Today’s dysfunctional health care system is a palpable example
of the lessons that come from our national obsession with markets at
all costs. In the face of explosive evidence regarding the toll our
choices have taken on our ability to protect citizens from the cost of
illness and promote the well-being of our most vulnerable populations,
our political leaders cling to them. Americans deserve better. During
more than 60 years of work in public health and health policy, I have
reached some conclusions about how to achieve meaningful forward
movement in our seemingly unending national health reform struggle.

Health care reform is hardly the first issue over
which the federal government has confronted the need to introduce a
level of discipline and control over the private market to protect the
public’s health and meet our desire for stability and reliability.
Government has faced similar challenges in the areas of banking,
industrial safety and transportation. Surely health care is as
important to society.

Markets at all costs?  Has Mr. Silver been paying attention during those 60 years of work in public health?  For the last 40 or so, starting with that Johnson Administration he worked in, America has systematically reduced the role of markets in virtually every area of health care.  The government’s share of health care expenditure has steadily increased.  Samuel Baker at the University of South Carolina has a nice summary here [4] taken from government data.   In 1960, Federal spending on health care was about 10%.  Today it’s about 30%.  Throw in state expenditures and you get up to about 40%.  Throw in the subsidy to spending from being businesses and individuals deducting spending from taxes and you get to 60%.  And that doesn’t include state mandates, requirements that private insurance cover particular items such as eyeglasses or counseling that raises the cost of private insurance beyond what it otherwise would be.

The most dramatic example of how little a role markets play in health care is out-of-pocket expenditure.  In 1960, 50% of all spending came out of the consumer’s pocket.  Today it’s 10%. 

Silver is right about one thing.  It’s is a dysfunctional system.  How could it possibly perform well when the people who spend the money are not the people who consume the product?  To suggest that the solution to this dysfunctionality is to increase the role of government and reduce the role of the individual is to suggest that someone who finds himself in a hole should not only keep digging but replace his shovel with a backhoe.

Today’s op-ed follows this book review [5] from earlier in the week and this column [6] from two weeks ago that make the same point—boy, do markets fail in health care.  Maybe they do.  It sure would be nice to find out.

▸ Entries provided
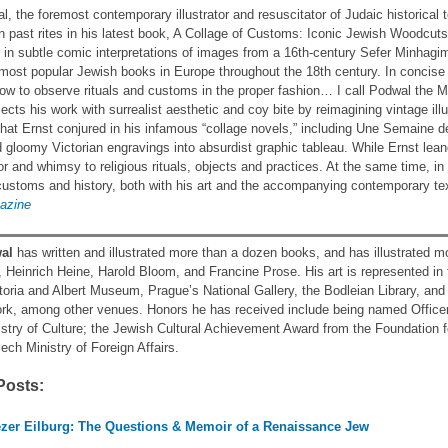
, the foremost contemporary illustrator and resuscitator of Judaic historical
ith past rites in his latest book, A Collage of Customs: Iconic Jewish Woodcut
in subtle comic interpretations of images from a 16th-century Sefer Minha
ost popular Jewish books in Europe throughout the 18th century. In concise 
ow to observe rituals and customs in the proper fashion… I call Podwal the Ma
cts his work with surrealist aesthetic and coy bite by reimagining vintage ill
at Ernst conjured in his infamous “collage novels,” including Une Semaine d
 gloomy Victorian engravings into absurdist graphic tableau. While Ernst le
r and whimsy to religious rituals, objects and practices. At the same time, 
ustoms and history, both with his art and the accompanying contemporary te
gazine
al
has written and illustrated more than a dozen books, and has illustrated 
, Heinrich Heine, Harold Bloom, and Francine Prose. His art is represented in
ctoria and Albert Museum, Prague’s National Gallery, the Bodleian Library, a
k, among other venues. Honors he has received include being named Officer o
stry of Culture; the Jewish Cultural Achievement Award from the Foundation fo
ech Ministry of Foreign Affairs.
Posts:
ezer Eilburg: The Questions & Memoir of a Renaissance Jew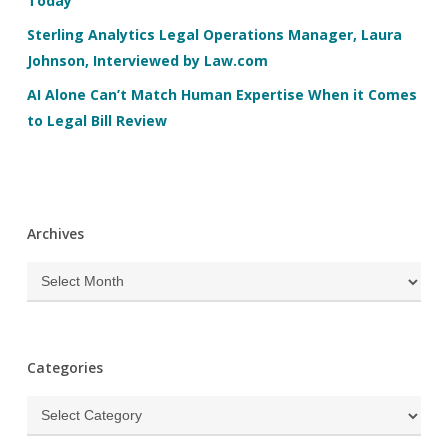
Today
Sterling Analytics Legal Operations Manager, Laura
Johnson, Interviewed by Law.com
AI Alone Can’t Match Human Expertise When it Comes
to Legal Bill Review
Archives
Archives
Categories
Categories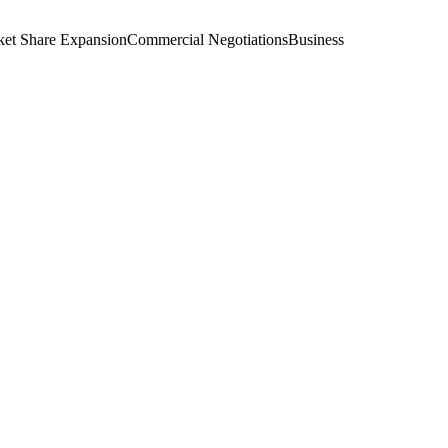
et Share Expansion
Commercial Negotiations
Business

▸ Task set
[A] Answer these questions from the health care commentary, one per line:
(i) About what share of health care spending was federal in 1960?
(ii) Besides health care, in which three areas has government faced similar challenges, according to the quoted passage?
(iii) What share of all health care spending came out of the consumer's pocket in 1960, and what share does today?
[B] In one to three sentences, explain why the health care commentary's author thinks the health care system cannot perform well.
[C] Reproduce the part of the health care commentary starting with "Health care reform" and going on through "stability and reliability.".

▸ Outputs by task
[A]
(i) About 10%.
(ii) Banking, industrial safety and transportation.
(iii) 50% in 1960, and 10% today.

[B] The author says the people who spend the money are not the people who consume the product. For that reason, a system built this way could not possibly perform well.

[C]
Health care reform is hardly the first issue over
which the federal government has confronted the need to introduce a
level of discipline and control over the private market to protect the
public’s health and meet our desire for stability and reliability.